Working through COVID-19 has given people a new appreciation for their colleagues, especially those who specialize in Information Technology. One of those invaluable employees is Alex Polge, '20, a key member of the West Genesee School District's Technology Department. Saturday he was in charge of the livestream of the high school's drive-through graduation ceremony, providing friends and family members who couldn't attend a way to view the ceremony from the comfort of their home. The ceremony, which was available via Zoom, had nearly 3,500 unique viewers. "We were given one week notice. I thought the livestream looked like it had been planned for a month and was very professional as well as looking and sounding great. I thought the best job was done considering the current constraints."

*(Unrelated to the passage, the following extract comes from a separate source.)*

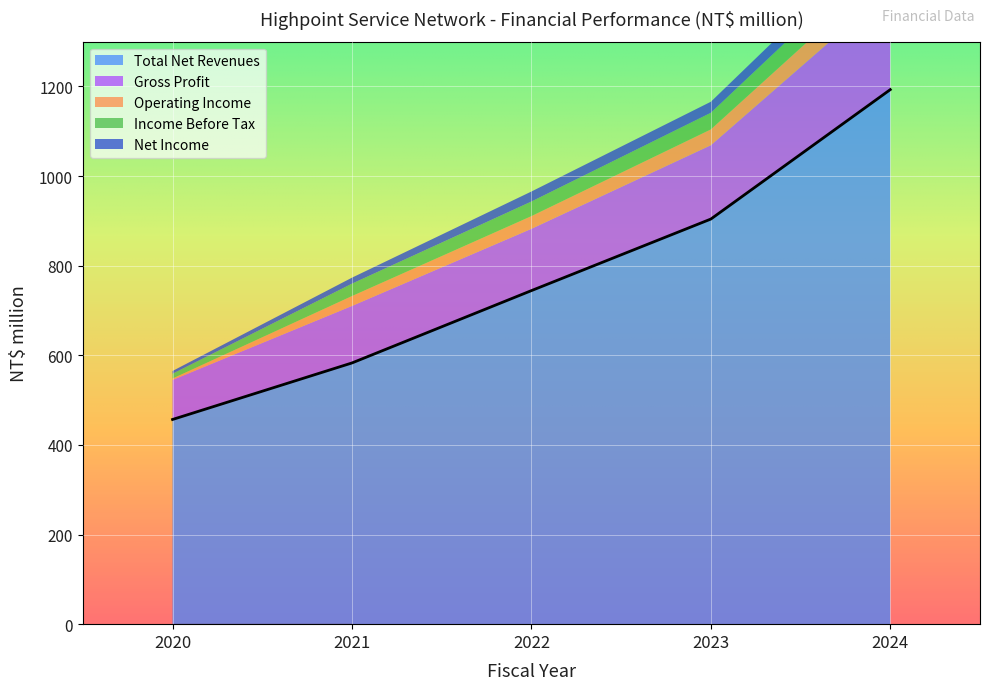

At which label is Gross Profit closest to 156?

2023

Polge started working for the school district in the summer of 2017 as part of the summer cleaning crew. At the time he was in between his junior and senior years at West Genesee. He received his diploma in 2018, came to OCC where he majored in Computer Science, and completed work toward his associate degree last month. All the while he kept working for West Genesee. Less than a year ago he became a Building Tech at the high school. He would spend his mornings working there, then come to OCC in the afternoon for his Computer Science classes.
By mid-March life changed considerably. His classes at OCC became online. At West Genesee, Polge and colleagues in the Technology Department were tasked with making Chromebooks available to families who needed the technology in their home for students to continue learning online. Polge was in charge of removing and prepping Chromebooks from Stonehedge Elementary. "I had to make sure everything was documented for when we need to return those devices to where they came from." When more Chromebooks were needed they were removed from Split Rock Elementary for distribution. In all more than 2,000 Chromebooks were handed out.
Last week, as Polge was planning for the graduation livestream, families began returning Chromebooks. "Each one needed to be sanitized, updated, and inventoried in case schools are still closed in September and we have to do this again." Otherwise the Chromebooks will be returned to the school buildings where they came from.
If the computers need to be handed out again, Polge may not be part of the process. He's planning to attend the Rochester Institute of Technology where he will be working on a bachelor's degree in Computing and Information Technologies.